• [ТЕКСТ ДЛЯ РАЗБОРА]:
Когда это случилось, она с маленьким сыном Вадимом и дочерью Ольгой, у которой уже был ребенок, жила в Жиздре – маленьком городке тогда Смоленской области, выбранном заботливым НКВД для ее ссылки без права изменения места жительства. К тому времени Оля уже закончила педагогический техникум и преподавала немецкий язык, что в какой-то степени помогло им выжить. Когда наши войска освободили Жиздру, мама писала множество запросов во все инстанции, но получала один ответ, что о “судьбе ваших родственников известий не имеется”. И только в 45-м, вскоре после Победы, из Смоленска пришло письмо от самой тети Тани. Мы с мамой тут же выехали в Смоленск.

И я увидел разрушенный почти до основания город моего первого вздоха. Разбитые и взорванные дома, исчезнувшие улицы, руины кварталов, в которых мне до сей поры чудился запах трупов и взрывчатки. И над всем этим возвышался не тронутый ни единой бомбой Успенский собор, в котором шли службы. Я не мистик и тем не менее не мог не признать, что здесь не обошлось без какого-то чуда. В центре города уцелело самое высокое здание, отличный ориентир для бомбежек как германских, так и наших самолетов, и – ни одной бомбы не попало в него, хотя рядом было решительно все сметено с лица земли.

• [ФРАГМЕНТЫ СТРОК]:
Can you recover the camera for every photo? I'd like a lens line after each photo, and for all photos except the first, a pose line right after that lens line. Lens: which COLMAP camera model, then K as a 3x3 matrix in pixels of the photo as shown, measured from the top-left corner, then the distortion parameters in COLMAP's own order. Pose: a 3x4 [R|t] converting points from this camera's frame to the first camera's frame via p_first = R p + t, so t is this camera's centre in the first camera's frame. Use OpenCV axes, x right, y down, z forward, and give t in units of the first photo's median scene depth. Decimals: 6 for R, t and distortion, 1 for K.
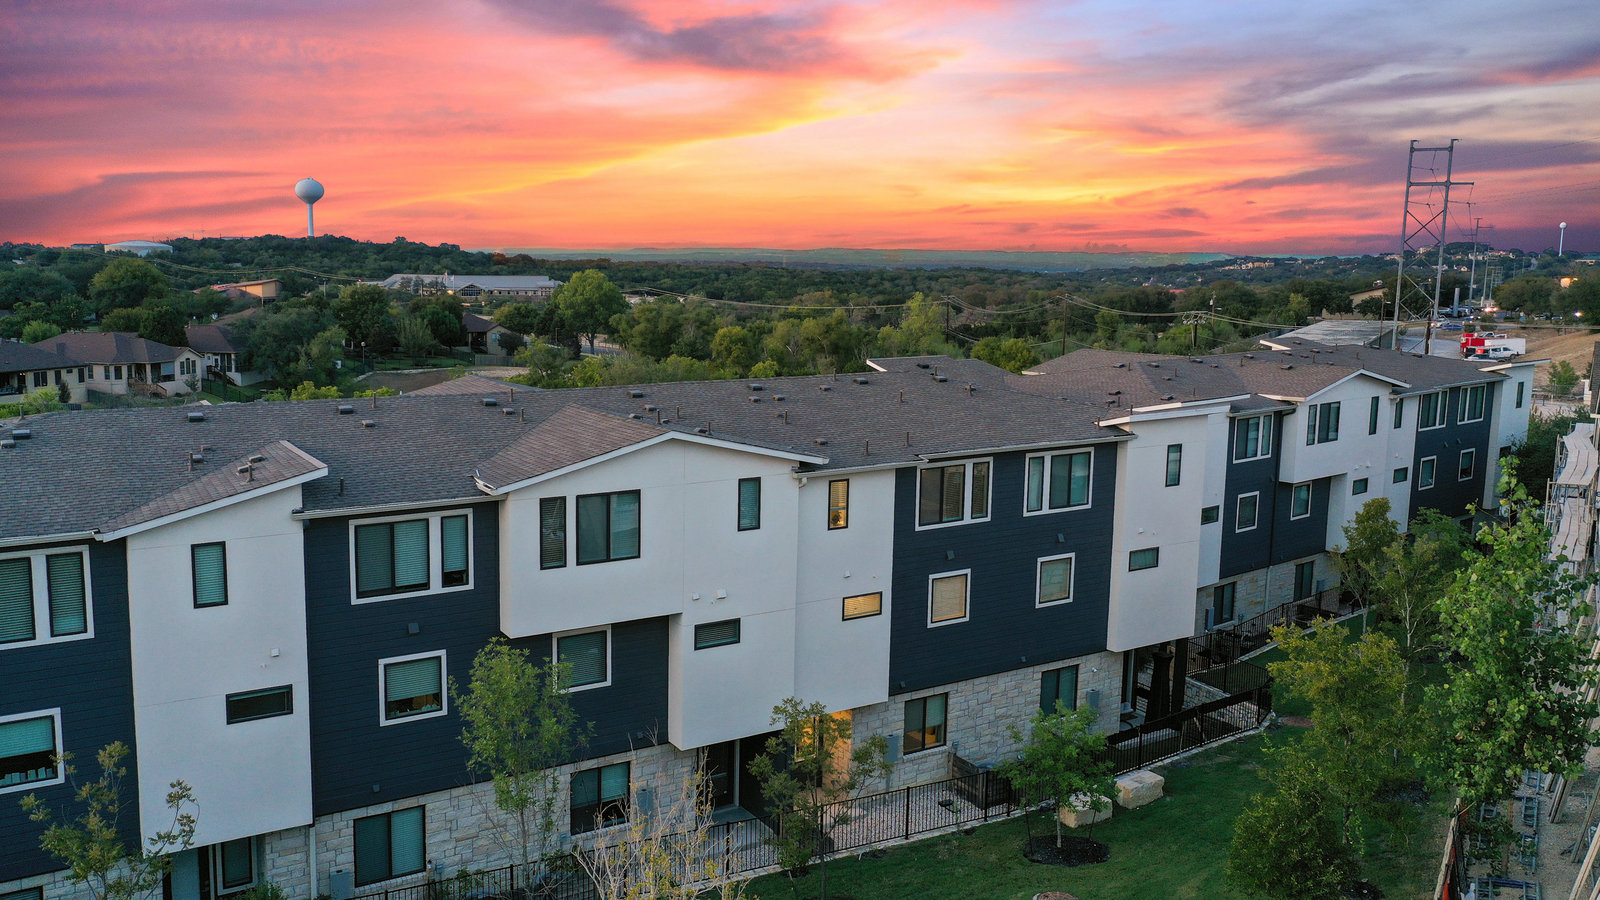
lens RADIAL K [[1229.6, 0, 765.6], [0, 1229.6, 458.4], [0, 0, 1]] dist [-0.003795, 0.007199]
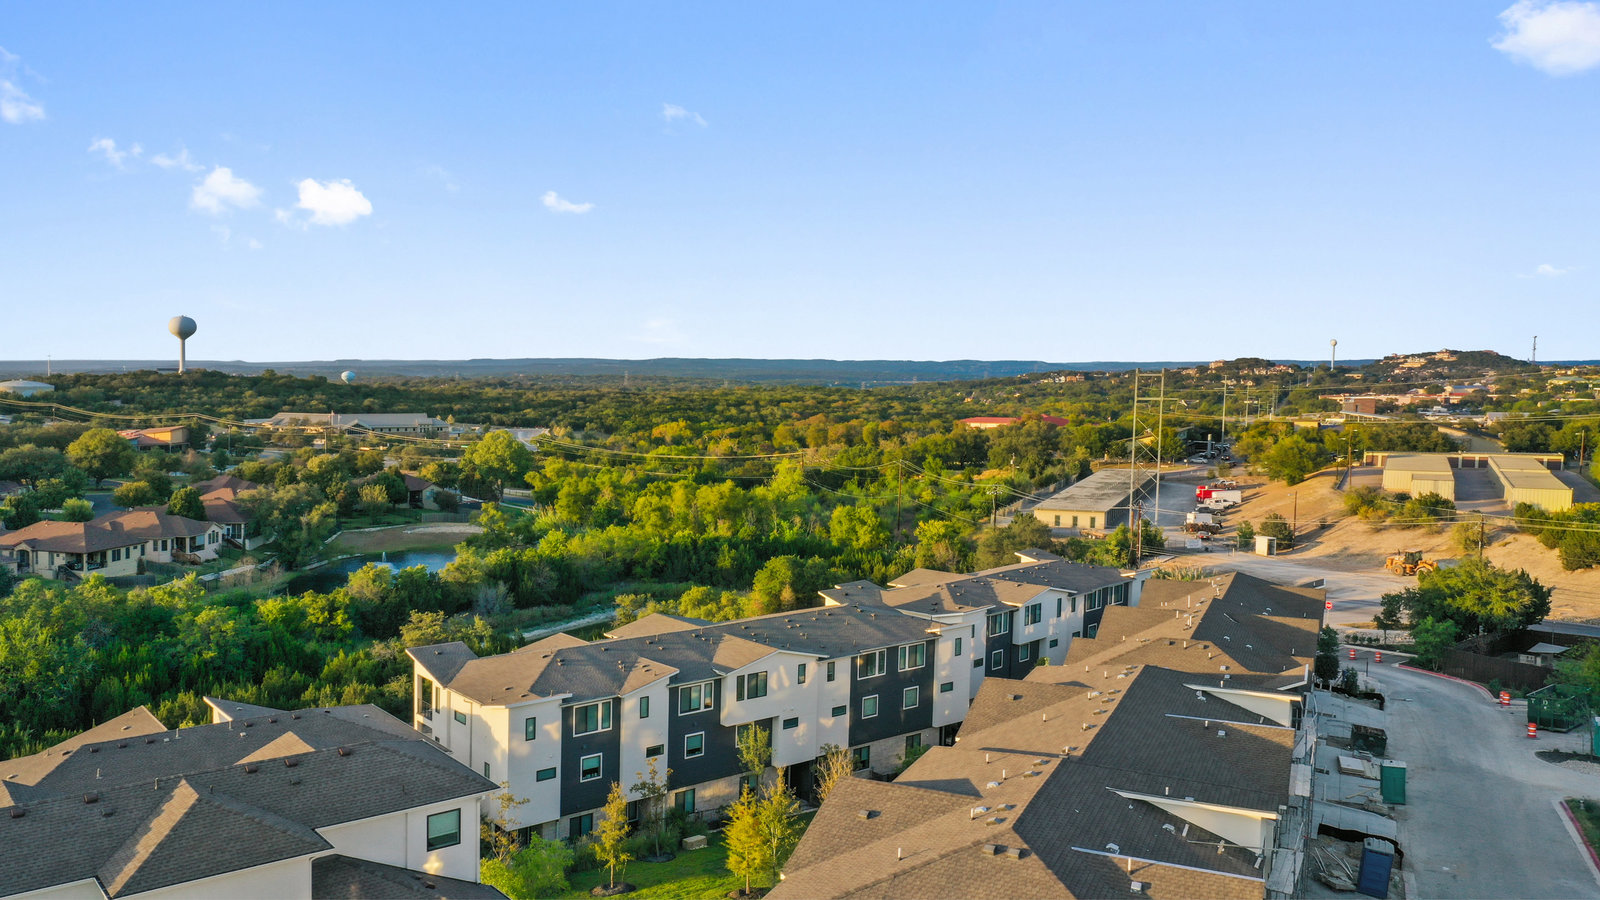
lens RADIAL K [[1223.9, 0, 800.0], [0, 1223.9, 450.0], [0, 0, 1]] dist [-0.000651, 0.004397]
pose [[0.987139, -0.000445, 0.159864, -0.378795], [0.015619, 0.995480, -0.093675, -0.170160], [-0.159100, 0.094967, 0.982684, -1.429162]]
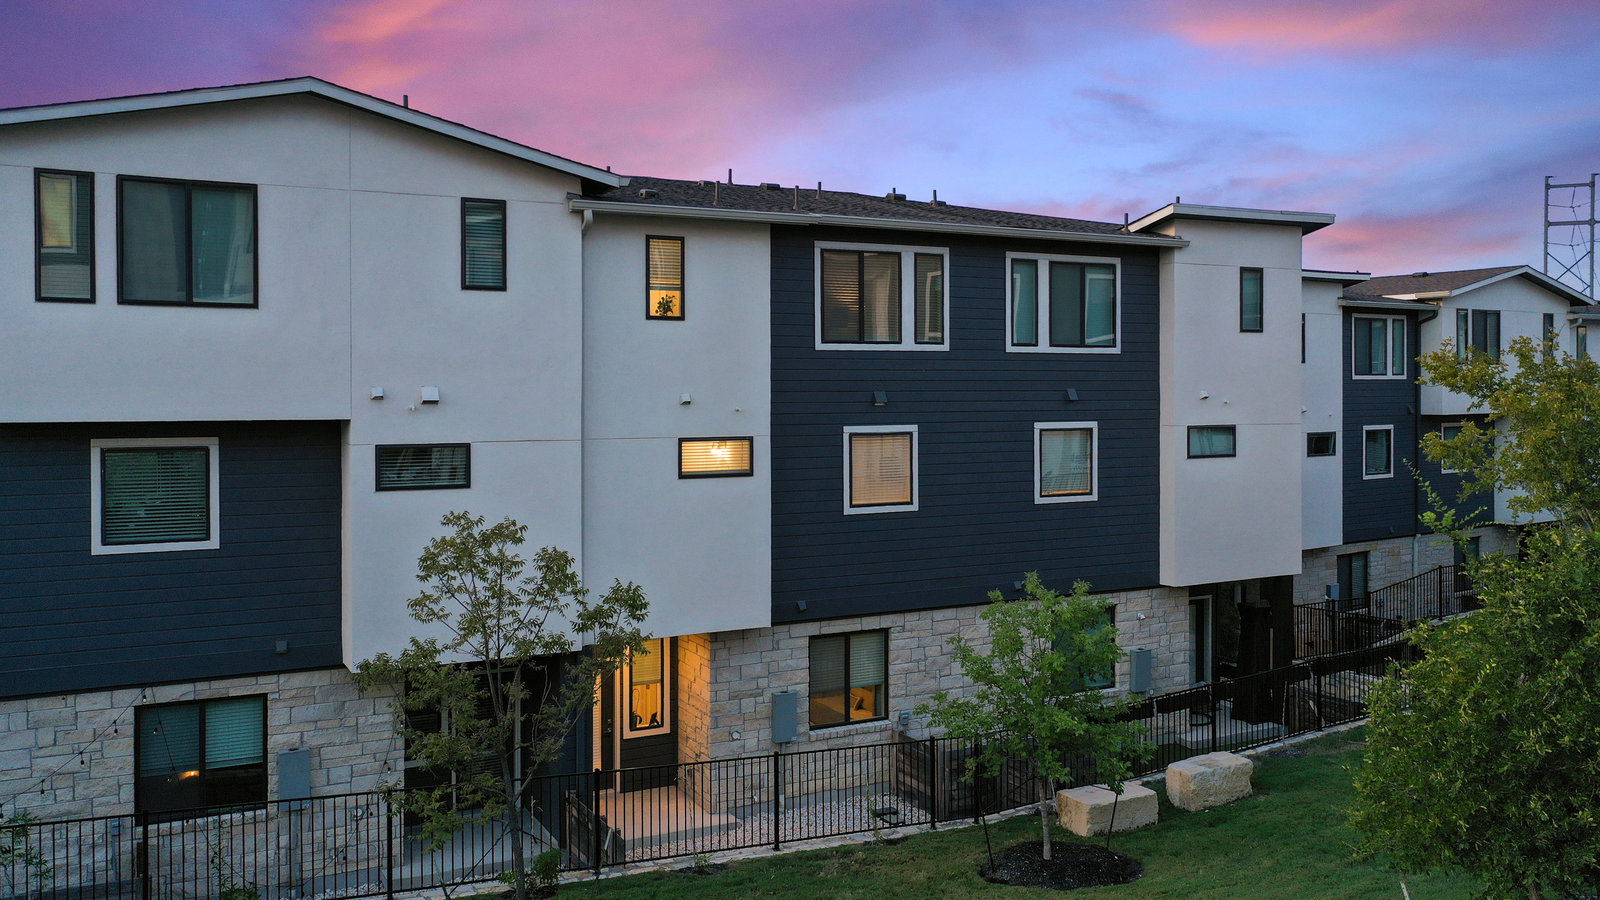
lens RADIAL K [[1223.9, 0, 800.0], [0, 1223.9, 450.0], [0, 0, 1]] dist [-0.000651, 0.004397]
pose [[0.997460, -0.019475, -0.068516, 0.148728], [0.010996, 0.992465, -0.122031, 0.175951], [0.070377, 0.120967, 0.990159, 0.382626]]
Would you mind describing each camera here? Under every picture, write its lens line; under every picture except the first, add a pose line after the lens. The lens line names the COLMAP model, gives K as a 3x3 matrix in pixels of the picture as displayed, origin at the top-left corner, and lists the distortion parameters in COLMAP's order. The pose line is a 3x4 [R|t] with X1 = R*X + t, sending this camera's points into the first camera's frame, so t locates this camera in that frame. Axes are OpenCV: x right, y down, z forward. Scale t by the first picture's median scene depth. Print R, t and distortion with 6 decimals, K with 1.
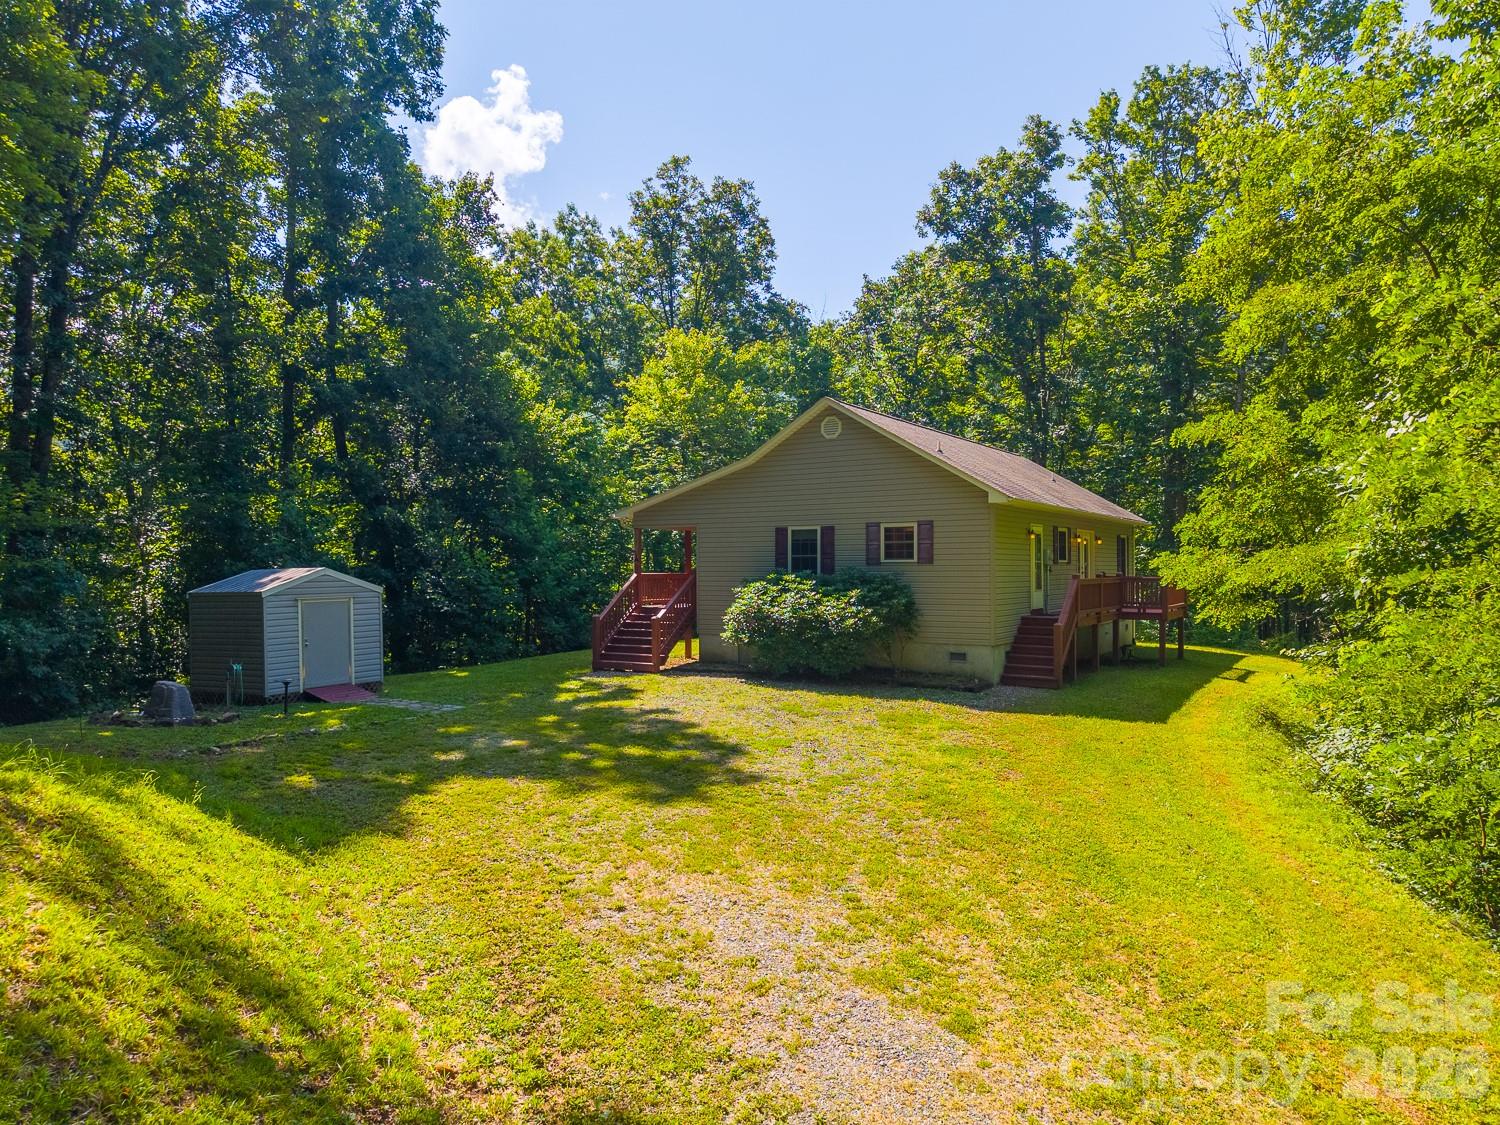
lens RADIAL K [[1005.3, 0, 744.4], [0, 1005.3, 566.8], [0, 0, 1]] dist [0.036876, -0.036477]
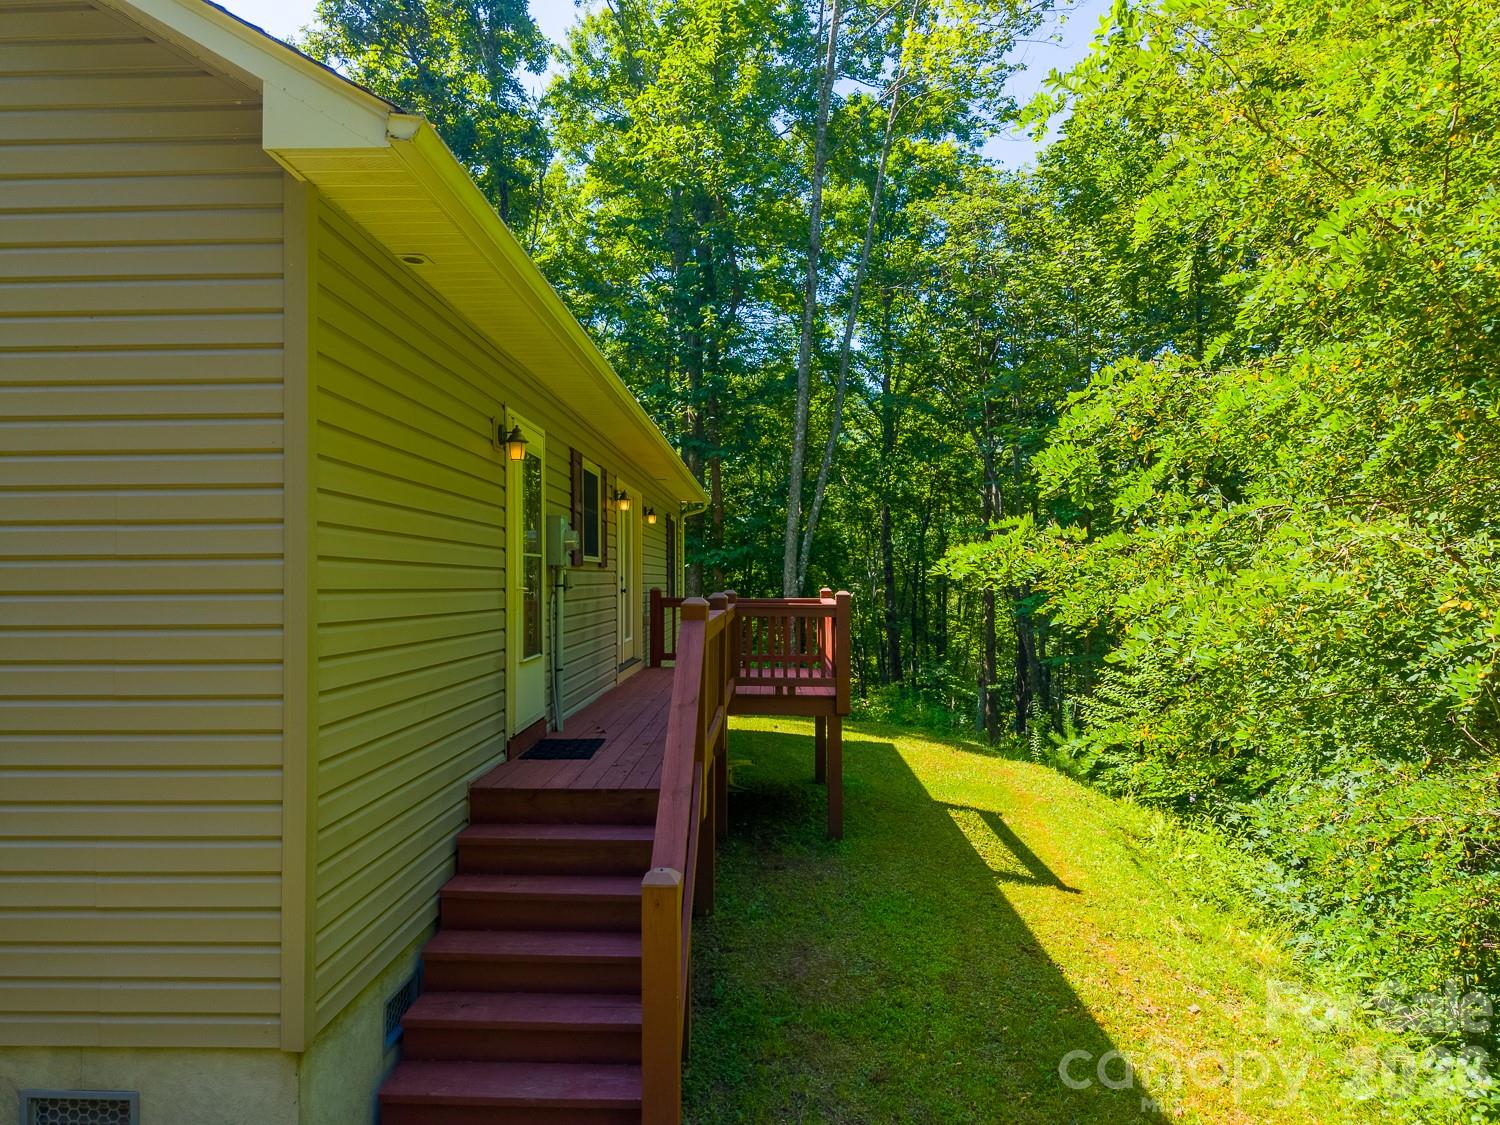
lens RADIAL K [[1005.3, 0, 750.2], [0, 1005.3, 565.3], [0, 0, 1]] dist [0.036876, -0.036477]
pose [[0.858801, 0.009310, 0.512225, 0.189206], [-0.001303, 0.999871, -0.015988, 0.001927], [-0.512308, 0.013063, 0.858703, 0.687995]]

• [УСЛОВИЕ ЗАДАНИЯ]: Перепишите из приведенного выше текста о поездке в Смоленск фрагмент, который начинается со слов «Когда это случилось, она» и заканчивается словами «выехали в Смоленск.».

• [МЕСТО ДЛЯ ОТВЕТА]:
Когда это случилось, она с маленьким сыном Вадимом и дочерью Ольгой, у которой уже был ребенок, жила в Жиздре – маленьком городке тогда Смоленской области, выбранном заботливым НКВД для ее ссылки без права изменения места жительства. К тому времени Оля уже закончила педагогический техникум и преподавала немецкий язык, что в какой-то степени помогло им выжить. Когда наши войска освободили Жиздру, мама писала множество запросов во все инстанции, но получала один ответ, что о “судьбе ваших родственников известий не имеется”. И только в 45-м, вскоре после Победы, из Смоленска пришло письмо от самой тети Тани. Мы с мамой тут же выехали в Смоленск.